Task directions:
The expected output is the full data, repeated exactly, without pictures.

───── Data shown

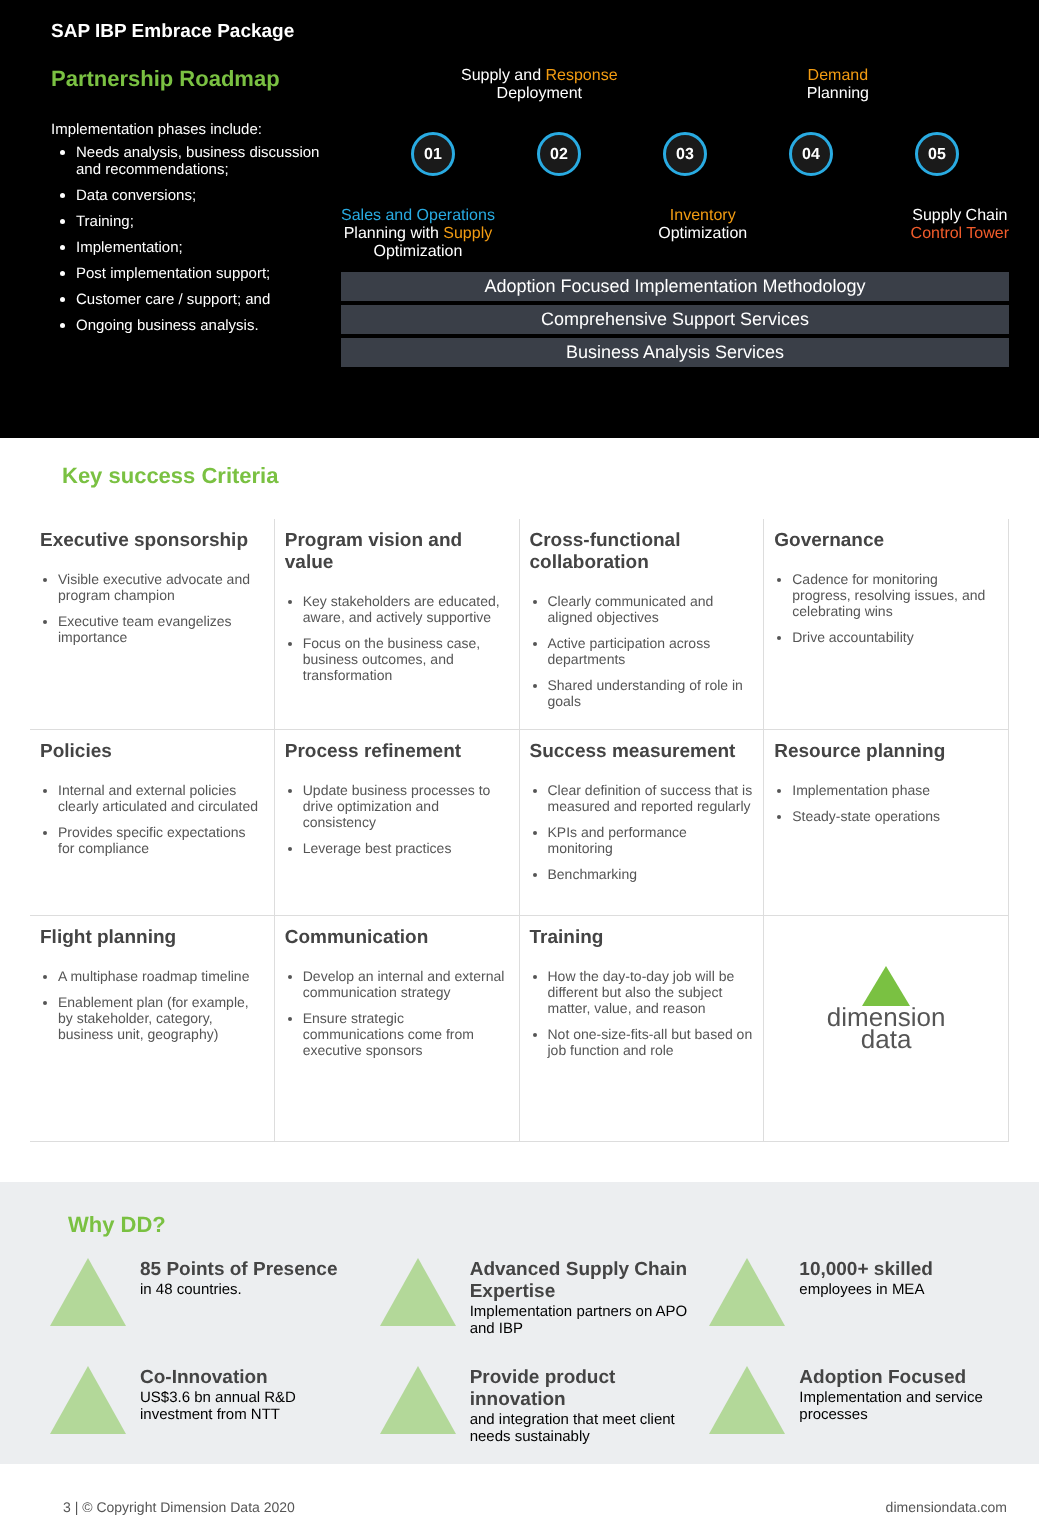SAP IBP Embrace Package
Partnership Roadmap
Implementation phases include:
Needs analysis, business discussion and recommendations;
Data conversions;
Training;
Implementation;
Post implementation support;
Customer care / support; and
Ongoing business analysis.
Supply and Response
Deployment
Demand
Planning
01 02 03 04 05
Sales and Operations
Planning with Supply
Optimization
Inventory
Optimization
Supply Chain
Control Tower
Adoption Focused Implementation Methodology
Comprehensive Support Services
Business Analysis Services
Key success Criteria
Executive sponsorship
Visible executive advocate and program champion
Executive team evangelizes importance
Program vision and value
Key stakeholders are educated, aware, and actively supportive
Focus on the business case, business outcomes, and transformation
Cross-functional collaboration
Clearly communicated and aligned objectives
Active participation across departments
Shared understanding of role in goals
Governance
Cadence for monitoring progress, resolving issues, and celebrating wins
Drive accountability
Policies
Internal and external policies clearly articulated and circulated
Provides specific expectations for compliance
Process refinement
Update business processes to drive optimization and consistency
Leverage best practices
Success measurement
Clear definition of success that is measured and reported regularly
KPIs and performance monitoring
Benchmarking
Resource planning
Implementation phase
Steady-state operations
Flight planning
A multiphase roadmap timeline
Enablement plan (for example, by stakeholder, category, business unit, geography)
Communication
Develop an internal and external communication strategy
Ensure strategic communications come from executive sponsors
Training
How the day-to-day job will be different but also the subject matter, value, and reason
Not one-size-fits-all but based on job function and role
dimension
data
Why DD?
85 Points of Presence
in 48 countries.
Advanced Supply Chain Expertise
Implementation partners on APO and IBP
10,000+ skilled
employees in MEA
Co-Innovation
US$3.6 bn annual R&D investment from NTT
Provide product innovation
and integration that meet client needs sustainably
Adoption Focused
Implementation and service processes
3 | © Copyright Dimension Data 2020 dimensiondata.com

──────────

Worked solution:
SAP IBP Embrace Package
Partnership Roadmap
Implementation phases include:
Needs analysis, business discussion and recommendations;
Data conversions;
Training;
Implementation;
Post implementation support;
Customer care / support; and
Ongoing business analysis.
Supply and Response
Deployment
Demand
Planning
01 02 03 04 05
Sales and Operations
Planning with Supply
Optimization
Inventory
Optimization
Supply Chain
Control Tower
Adoption Focused Implementation Methodology
Comprehensive Support Services
Business Analysis Services
Key success Criteria
Executive sponsorship
Visible executive advocate and program champion
Executive team evangelizes importance
Program vision and value
Key stakeholders are educated, aware, and actively supportive
Focus on the business case, business outcomes, and transformation
Cross-functional collaboration
Clearly communicated and aligned objectives
Active participation across departments
Shared understanding of role in goals
Governance
Cadence for monitoring progress, resolving issues, and celebrating wins
Drive accountability
Policies
Internal and external policies clearly articulated and circulated
Provides specific expectations for compliance
Process refinement
Update business processes to drive optimization and consistency
Leverage best practices
Success measurement
Clear definition of success that is measured and reported regularly
KPIs and performance monitoring
Benchmarking
Resource planning
Implementation phase
Steady-state operations
Flight planning
A multiphase roadmap timeline
Enablement plan (for example, by stakeholder, category, business unit, geography)
Communication
Develop an internal and external communication strategy
Ensure strategic communications come from executive sponsors
Training
How the day-to-day job will be different but also the subject matter, value, and reason
Not one-size-fits-all but based on job function and role
dimension
data
Why DD?
85 Points of Presence
in 48 countries.
Advanced Supply Chain Expertise
Implementation partners on APO and IBP
10,000+ skilled
employees in MEA
Co-Innovation
US$3.6 bn annual R&D investment from NTT
Provide product innovation
and integration that meet client needs sustainably
Adoption Focused
Implementation and service processes
3 | © Copyright Dimension Data 2020 dimensiondata.com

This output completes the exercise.